Day aims to put past behind him in leadership bid
Stockwell Day has begun his campaign to lead the Canadian Alliance party saying he has learned from past mistakes and the party is in better shape than it has been in a long time.
During an interview Tuesday, Day said Canadians, and the Liberal government, are looking at Canadian Alliance policies in a new light since September 11.
"The interesting thing that happened with that dark tragedy was that it showed our policies on safety and security, a common sense refugee system, support for our armed forces all the things the Liberals hate to do are what Canadians want to see happen," he told CBC Newsworld.
During a speech in Montreal Monday night announcing his candidacy, Day criticized the party's elite, many of whom spoke out against his leadership and pushed him to step down.
"Once again, the elites are saying this campaign cannot succeed," Day said in his speech. "We will show them that we will not be intimidated; we will stand strong for conservative principles and grassroots democracy, and we will not let them tell us how to think, speak and vote."

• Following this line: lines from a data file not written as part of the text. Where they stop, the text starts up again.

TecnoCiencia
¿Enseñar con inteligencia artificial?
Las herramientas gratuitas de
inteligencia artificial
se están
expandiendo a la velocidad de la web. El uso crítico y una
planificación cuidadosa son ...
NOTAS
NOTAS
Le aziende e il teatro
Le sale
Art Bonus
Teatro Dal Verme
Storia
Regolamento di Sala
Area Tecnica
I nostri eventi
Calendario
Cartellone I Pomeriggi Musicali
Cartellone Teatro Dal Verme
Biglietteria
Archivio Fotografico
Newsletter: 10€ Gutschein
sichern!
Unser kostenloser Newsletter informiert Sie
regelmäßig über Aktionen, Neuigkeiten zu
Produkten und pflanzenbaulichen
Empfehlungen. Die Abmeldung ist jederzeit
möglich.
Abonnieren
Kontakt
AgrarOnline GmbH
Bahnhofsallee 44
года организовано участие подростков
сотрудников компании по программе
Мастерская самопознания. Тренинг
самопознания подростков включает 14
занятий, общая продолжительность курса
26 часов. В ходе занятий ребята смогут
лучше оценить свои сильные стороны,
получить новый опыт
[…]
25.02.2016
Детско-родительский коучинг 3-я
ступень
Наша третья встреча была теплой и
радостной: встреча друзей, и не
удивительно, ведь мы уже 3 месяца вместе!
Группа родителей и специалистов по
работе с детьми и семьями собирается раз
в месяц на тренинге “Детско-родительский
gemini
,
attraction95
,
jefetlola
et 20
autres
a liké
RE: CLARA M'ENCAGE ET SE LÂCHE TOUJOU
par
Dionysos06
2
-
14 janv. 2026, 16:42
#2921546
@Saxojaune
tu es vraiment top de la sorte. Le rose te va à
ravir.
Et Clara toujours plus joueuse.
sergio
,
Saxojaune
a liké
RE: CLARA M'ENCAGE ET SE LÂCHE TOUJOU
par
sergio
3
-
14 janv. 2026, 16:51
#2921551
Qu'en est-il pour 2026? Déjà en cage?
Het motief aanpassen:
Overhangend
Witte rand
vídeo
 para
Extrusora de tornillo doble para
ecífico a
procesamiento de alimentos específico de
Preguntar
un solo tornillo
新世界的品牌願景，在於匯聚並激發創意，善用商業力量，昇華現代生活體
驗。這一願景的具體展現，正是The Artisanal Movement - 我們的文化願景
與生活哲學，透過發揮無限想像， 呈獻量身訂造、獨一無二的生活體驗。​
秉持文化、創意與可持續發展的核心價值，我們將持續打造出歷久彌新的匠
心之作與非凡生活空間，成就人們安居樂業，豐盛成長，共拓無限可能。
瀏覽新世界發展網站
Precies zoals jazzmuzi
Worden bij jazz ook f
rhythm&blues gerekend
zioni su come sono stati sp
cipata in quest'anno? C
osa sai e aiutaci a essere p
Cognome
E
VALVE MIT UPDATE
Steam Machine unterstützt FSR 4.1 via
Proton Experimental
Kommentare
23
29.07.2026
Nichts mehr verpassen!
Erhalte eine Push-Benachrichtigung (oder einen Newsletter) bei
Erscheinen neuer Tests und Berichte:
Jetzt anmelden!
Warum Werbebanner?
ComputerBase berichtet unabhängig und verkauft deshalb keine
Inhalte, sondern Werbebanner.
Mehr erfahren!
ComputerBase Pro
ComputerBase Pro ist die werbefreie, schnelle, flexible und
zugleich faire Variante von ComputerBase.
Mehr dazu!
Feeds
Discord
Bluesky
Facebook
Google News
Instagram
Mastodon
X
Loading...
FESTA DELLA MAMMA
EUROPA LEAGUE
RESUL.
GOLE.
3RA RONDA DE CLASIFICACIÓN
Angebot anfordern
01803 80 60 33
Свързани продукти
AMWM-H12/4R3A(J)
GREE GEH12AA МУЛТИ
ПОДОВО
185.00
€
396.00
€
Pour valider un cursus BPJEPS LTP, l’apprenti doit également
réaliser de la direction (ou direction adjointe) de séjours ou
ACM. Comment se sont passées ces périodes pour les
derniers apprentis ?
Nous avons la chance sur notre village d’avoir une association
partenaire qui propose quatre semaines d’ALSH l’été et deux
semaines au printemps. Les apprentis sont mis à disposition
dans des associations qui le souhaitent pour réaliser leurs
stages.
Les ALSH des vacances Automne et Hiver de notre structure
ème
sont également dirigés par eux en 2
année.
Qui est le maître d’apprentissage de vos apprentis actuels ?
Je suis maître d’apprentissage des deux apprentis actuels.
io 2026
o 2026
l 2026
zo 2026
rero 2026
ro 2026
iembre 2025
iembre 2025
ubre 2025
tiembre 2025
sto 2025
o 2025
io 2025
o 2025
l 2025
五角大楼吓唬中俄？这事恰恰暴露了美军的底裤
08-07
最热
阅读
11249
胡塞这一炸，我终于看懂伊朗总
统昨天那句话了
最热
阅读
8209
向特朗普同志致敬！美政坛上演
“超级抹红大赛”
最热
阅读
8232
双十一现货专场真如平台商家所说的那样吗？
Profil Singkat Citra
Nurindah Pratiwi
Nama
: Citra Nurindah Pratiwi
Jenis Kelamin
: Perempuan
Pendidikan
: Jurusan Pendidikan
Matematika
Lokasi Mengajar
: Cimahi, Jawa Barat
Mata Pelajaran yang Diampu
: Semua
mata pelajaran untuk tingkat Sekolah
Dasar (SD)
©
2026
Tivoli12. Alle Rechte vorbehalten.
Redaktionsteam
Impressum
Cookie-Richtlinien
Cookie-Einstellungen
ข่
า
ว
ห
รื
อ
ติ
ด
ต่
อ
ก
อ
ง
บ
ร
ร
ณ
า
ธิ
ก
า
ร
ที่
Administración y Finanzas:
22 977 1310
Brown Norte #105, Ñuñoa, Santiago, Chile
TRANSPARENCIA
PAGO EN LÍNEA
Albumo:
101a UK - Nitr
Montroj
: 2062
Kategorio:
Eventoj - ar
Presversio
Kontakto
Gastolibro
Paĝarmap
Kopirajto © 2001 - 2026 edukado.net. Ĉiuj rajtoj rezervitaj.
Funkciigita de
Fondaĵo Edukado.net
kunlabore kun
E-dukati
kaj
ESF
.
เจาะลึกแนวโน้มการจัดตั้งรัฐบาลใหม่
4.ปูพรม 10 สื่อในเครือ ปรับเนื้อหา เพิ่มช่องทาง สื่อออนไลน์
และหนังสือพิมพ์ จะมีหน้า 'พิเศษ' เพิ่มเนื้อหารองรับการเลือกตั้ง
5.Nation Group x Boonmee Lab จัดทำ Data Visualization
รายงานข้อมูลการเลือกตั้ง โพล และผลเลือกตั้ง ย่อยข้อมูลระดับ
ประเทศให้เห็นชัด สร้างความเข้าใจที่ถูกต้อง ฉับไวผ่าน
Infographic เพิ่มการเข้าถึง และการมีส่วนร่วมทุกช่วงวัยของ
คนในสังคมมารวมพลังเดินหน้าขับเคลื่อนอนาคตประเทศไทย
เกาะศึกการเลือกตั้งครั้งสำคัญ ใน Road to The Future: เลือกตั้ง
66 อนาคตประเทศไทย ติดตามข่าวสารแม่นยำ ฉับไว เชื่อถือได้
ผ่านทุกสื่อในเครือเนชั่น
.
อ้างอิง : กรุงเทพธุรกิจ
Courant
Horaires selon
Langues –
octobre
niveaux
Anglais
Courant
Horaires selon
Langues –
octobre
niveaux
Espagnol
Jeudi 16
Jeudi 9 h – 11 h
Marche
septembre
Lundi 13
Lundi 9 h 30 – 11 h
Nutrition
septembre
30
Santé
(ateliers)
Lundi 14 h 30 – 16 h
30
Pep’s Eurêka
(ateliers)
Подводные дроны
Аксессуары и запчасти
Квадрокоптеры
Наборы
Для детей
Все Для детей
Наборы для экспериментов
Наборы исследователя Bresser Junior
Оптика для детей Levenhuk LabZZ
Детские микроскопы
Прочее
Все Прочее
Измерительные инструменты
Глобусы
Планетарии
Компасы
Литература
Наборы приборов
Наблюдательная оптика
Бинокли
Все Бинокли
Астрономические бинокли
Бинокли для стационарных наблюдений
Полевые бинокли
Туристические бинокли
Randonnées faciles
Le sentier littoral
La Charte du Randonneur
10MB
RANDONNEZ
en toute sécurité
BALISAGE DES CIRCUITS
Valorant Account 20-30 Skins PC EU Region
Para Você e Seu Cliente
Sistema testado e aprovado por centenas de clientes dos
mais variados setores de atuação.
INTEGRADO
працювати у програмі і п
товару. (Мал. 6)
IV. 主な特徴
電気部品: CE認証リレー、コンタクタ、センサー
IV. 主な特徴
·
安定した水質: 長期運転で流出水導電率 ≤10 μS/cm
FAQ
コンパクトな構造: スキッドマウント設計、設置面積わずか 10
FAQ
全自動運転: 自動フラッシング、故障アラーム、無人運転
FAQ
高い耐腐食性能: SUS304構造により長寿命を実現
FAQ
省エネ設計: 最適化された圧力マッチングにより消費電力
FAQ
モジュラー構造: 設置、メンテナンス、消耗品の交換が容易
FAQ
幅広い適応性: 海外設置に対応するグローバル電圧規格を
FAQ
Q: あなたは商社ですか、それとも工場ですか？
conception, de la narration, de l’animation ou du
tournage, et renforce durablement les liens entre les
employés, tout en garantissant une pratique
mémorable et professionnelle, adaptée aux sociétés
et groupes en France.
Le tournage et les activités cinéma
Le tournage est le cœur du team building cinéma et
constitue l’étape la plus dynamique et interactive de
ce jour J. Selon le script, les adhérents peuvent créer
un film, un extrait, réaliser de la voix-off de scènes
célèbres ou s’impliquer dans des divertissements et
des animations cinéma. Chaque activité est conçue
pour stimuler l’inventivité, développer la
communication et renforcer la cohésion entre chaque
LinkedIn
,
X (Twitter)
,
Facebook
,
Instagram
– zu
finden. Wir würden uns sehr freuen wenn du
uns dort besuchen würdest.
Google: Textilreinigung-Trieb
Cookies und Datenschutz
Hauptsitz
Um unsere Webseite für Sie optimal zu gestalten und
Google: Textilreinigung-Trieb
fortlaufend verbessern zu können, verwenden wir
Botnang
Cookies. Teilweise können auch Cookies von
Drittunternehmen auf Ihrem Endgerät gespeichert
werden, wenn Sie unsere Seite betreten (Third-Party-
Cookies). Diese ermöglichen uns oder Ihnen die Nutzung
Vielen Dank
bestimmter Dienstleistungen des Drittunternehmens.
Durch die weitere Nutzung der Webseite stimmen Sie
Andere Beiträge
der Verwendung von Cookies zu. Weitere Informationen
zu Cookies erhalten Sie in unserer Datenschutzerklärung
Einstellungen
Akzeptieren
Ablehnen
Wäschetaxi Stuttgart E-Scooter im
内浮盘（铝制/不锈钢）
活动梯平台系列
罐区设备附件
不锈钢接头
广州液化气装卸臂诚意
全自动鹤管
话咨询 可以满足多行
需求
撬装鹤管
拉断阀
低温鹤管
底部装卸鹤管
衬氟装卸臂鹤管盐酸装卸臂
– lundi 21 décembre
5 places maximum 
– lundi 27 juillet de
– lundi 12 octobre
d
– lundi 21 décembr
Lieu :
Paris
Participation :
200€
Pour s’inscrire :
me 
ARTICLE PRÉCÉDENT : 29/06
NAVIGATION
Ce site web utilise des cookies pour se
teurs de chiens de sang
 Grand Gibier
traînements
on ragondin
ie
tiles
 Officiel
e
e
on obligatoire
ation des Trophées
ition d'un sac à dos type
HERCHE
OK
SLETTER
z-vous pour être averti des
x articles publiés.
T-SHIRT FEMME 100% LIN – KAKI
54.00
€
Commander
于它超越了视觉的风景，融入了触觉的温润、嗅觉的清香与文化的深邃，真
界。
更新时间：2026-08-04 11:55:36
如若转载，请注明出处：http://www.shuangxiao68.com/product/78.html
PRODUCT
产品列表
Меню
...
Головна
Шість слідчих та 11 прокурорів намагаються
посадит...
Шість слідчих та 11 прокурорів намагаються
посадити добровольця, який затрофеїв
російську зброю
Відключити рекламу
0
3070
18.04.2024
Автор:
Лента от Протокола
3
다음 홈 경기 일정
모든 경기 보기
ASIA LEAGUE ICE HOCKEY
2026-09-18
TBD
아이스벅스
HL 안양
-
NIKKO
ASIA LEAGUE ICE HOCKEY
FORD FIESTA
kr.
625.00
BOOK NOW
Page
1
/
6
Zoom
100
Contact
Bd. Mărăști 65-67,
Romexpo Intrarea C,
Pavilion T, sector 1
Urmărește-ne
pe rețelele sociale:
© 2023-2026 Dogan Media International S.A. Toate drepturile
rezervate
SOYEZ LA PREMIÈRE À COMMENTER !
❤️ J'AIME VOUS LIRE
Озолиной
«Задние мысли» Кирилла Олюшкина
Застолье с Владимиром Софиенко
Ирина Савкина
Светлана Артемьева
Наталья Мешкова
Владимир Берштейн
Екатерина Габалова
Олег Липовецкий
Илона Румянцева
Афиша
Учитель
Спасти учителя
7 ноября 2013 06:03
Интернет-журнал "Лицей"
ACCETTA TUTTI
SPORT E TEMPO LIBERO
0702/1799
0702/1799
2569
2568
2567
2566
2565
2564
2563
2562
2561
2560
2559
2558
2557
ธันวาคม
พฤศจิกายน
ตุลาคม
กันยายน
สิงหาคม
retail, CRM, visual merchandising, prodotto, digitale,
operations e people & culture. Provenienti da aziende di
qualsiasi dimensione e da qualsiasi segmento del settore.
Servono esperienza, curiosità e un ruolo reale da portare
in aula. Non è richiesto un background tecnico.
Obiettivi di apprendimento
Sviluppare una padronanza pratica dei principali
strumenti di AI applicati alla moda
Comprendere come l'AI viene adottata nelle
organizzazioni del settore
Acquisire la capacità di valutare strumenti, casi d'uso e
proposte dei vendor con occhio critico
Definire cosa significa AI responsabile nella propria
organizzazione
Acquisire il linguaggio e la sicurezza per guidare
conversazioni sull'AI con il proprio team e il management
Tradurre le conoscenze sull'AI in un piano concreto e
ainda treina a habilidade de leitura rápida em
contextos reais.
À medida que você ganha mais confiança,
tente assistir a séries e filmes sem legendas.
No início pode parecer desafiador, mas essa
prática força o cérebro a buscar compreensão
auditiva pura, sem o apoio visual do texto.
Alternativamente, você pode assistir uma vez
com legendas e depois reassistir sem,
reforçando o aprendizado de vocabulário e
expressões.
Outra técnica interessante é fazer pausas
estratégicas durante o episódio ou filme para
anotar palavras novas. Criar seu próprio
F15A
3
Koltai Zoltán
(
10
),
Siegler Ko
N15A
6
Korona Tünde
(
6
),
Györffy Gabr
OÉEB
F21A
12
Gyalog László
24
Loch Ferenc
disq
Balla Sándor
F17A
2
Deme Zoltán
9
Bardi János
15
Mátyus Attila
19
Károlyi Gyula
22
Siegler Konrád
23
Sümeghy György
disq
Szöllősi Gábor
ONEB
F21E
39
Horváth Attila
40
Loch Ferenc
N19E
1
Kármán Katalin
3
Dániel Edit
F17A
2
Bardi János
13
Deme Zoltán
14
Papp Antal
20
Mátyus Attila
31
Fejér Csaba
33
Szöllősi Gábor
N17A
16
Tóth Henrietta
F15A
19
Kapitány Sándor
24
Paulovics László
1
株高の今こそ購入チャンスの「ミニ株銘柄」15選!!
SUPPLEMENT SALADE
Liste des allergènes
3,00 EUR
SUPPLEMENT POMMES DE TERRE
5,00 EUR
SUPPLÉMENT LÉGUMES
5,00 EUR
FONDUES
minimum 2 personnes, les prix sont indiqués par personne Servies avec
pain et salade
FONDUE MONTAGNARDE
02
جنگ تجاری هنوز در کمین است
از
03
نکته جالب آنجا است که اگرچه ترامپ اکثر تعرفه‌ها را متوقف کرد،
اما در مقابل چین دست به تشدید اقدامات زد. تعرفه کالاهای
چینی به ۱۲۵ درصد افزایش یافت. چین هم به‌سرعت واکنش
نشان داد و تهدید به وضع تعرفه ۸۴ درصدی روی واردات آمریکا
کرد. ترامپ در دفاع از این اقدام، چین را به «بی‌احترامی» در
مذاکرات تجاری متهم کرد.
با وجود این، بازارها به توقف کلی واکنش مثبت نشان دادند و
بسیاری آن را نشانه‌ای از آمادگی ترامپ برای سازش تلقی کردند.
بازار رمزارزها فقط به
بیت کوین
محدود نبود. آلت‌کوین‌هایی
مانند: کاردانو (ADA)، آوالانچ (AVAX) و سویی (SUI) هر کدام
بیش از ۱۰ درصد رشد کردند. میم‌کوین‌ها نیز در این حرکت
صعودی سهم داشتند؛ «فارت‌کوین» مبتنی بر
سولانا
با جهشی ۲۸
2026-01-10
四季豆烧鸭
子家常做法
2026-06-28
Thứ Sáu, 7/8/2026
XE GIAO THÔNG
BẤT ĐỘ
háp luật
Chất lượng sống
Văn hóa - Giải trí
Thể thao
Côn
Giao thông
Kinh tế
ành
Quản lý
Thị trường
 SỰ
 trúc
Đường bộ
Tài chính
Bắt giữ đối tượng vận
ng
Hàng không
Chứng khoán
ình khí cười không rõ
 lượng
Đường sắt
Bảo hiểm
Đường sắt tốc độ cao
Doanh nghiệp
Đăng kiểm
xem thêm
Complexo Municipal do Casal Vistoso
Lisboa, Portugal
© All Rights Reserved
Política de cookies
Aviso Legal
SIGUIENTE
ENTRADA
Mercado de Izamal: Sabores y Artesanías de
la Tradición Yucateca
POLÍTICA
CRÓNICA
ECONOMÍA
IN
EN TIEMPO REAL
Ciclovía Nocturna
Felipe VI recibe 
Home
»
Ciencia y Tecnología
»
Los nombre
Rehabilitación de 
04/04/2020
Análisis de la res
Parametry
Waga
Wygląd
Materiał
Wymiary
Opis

Other candidates' reaction
Earlier Monday, the others already in the race welcomed Day's entry.
"Day's entry shows that democracy is going to be the thing that drives our party," said Grant Hill. "My entrance in the race, of course, is because I think we need fresh new leadership."
Diane Ablonczy, one of the first to announce she'd run, said Day's decision will mean Alliance voters have a clear choice to make. "Mr. Day's entry will, I think, give members a chance to decide whether they want to go with the status quo, or whether they want to move the party in another direction," she said. "I think that'll be a very good debate."
Some critics had questioned Day's decision to announce his candidacy in Quebec, accusing him of hiding from Alliance supporters in the party's Western strongholds. But supporters countered that Day was simply trying to show he's the only candidate with a national profile.
Stephen Harper, considered by some to be the front-runner, said it didn't matter where Day made his announcement. "I think all the candidates will be focusing their efforts across the country," he said. "I think we've got good candidates and I think ultimately people are more concerned about the quality of the candidates than whether they live in a particular province."
Day promised to resign last summer, to calm the storm that had raged around the quality of his leadership for months. A poor showing in the 2000 federal election, coupled with a litany of gaffes, created a stream of Alliance members deciding to quit - or be pushed from - the party.
"This criticism turned into a full-fledged rebellion against not only my leadership, but against your values and your right to choose the leader of our party," Day said Monday. He said he felt bound to seek the leadership again because he still believes he's the most qualified candidate.
The Alliance will choose a new leader by mail-in vote in March.